## Passage shown

::::::::

Strategic Properties Plans 220 Rentals on North Miami Church
An apartment project with at least 220 units is poised to replace the Church of God Evangelical in North Miami, marking the latest redevelopment of a house of worship in a hot market where no site is sacred.
Strategic Properties and project partners Francis Jacob and Jacob Nae, want to build a multifamily development on the property at 12830 Northeast Sixth Avenue and the next-door house at 575 Northeast 127th Street, Daniel Jaramillo of Strategic told The Real Deal. The trio scooped up the 2.2-acre site in two deals totaling $5.6 million.
Nae is with North Miami-based Accountant & Management, and Jacob is with Rentals Paradise Realty, according to their respective LinkedIn accounts. Miami-based Strategic, led by Jaramillo and Tomas Sinisterra, is a multifamily developer with projects in Florida, Texas and Georgia, and a projected pipeline of roughly 3,000 units to be completed by 2027, according to its website. It also has asset and property management divisions.
Eglise de Dieu Evangelique Church of God, led by Pastor Raphael Simon, sold the one-story, white church with a partly brick facade, constructed in 1956, for $5.1 million, records show. Simon also sold the one-story, two-bedroom house, built in 1948, for $500,000, according to Jaramillo.
The congregation has a one-year lease for the church and is looking for a new home once its tenancy expires, said Christopher Kelley, the attorney who represented the church in the deal.
Attorney Carol Frances Keys represented the buyers.
Details of the $67 million project remain to be hammered out, as the developers are yet to file an application to the city, Jaramillo said.
Under existing zoning, the development could rise up to 200 feet, which is 12 stories maximum, and have up to 220 units, although “there is a good chance” the apartment count would be higher, he said. The buyers will seek a change in the development regulations for the house lot and would consider adding affordable or workforce housing, both of which would allow for more density. Most likely, the project would consist of two buildings but it could have one.
A majority of the units would be two-bedroom apartments, with roughly 30 percent one-bedroom apartments.
Construction is expected to start next year and be completed in either 2024 or 2025.
The site is near North Miami’s downtown, a stretch of shops, bars and restaurants along Northeast 125th Street, all anchored by the Museum of Contemporary Art.

::::::::

## Given records
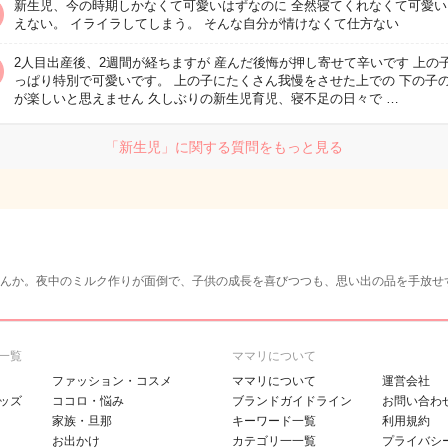
新生児、今の時期しかなくて可愛いはずなのに 全然寝てくれなくて可愛い
えない。 イライラしてしまう。 そんな自分が情けなくて仕方ない
2人目出産後、2週間が経ちますが 産んだ後悔が押し寄せて辛いです 上の
っぱり特別で可愛いです。 上の子にたくさん我慢をさせた上での 下の子
が楽しいと思えません 久しぶりの新生児育児、寝不足の日々で …
「新生児」に関する質問をもっと見る
んか。夜中のミルク作りが面倒で、子供の成長を喜びつつも、思い出の品を手放せ
一覧
ママリについて
ファッション・コスメ
ママリについて
運営会社
ッズ
ココロ・悩み
ブランドガイドライン
お問い合わ
家族・旦那
キーワード一覧
利用規約
お出かけ
カテゴリ一一覧
プライバシ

::::::::

## Tasks and exercises
1. List every person named in the article on the North Miami church redevelopment.
2. Based on the article on the North Miami church redevelopment, state whether each statement agrees with it: (a) the church building dates from 1956; (b) the next-door house sold for $5.1 million; (c) the project will most likely have a single building.
3. Continue the article on the North Miami church redevelopment from its final sentence.

## Task-by-task outputs
1. Francis Jacob, Jacob Nae, Daniel Jaramillo, Tomas Sinisterra, Raphael Simon, Christopher Kelley, Carol Frances Keys

2.
(a) Yes: "constructed in 1956"
(b) No: "for $500,000"
(c) No: "Most likely, the project would consist of two buildings but it could have one."

3.
The area is experiencing some investment activity. The former Johnson & Wales University campus is selling in pieces and is now in line for redevelopment. Jorge Pérez’s Related Group has the campus site at 1650 Northeast 124th Street under contract, proposing to build an eight-story, 382-unit Manor Biscayne building.
In January, Tate Capital bought the three-story former Johnson & Wales recreation center at 1600 Northeast 126th Street for $10.7 million, leasing the property to the city.
Johnson & Wales, a nonprofit tourism and hospitality school, closed its North Miami campus after completing the 2022-21 academic year.
In the prospering South Florida commercial real estate market, homing in on churches has become somewhat of a gospel for builders on the lookout for developable sites.
In Fort Lauderdale, Wellmeaning Properties plans to reinvent the closed Fourth Avenue Church of God property at 1237 Northeast Fourth Avenue into the Canopî project with bars, restaurants, retail and offices. It bought the property for $2.4 million in 2020.
Last year, Elm Springs paid $5.5 million for the boarded up Rader Memorial United Methodist church and school at 205 Northeast 87th Street in El Portal, with plans to redevelop it into an office-retail complex with eateries.
A more contentious proposal is by Arnaud Karsenti’s 13th Floor Investments and the Ardid family’s Key International, which want to buy and redevelop the oceanfront parking lot and school portion of the First Miami Presbyterian Church at 609 Brickell Avenue in Miami’s Brickell. As of February, a congregation member’s opposition to the deal put the plans on hold.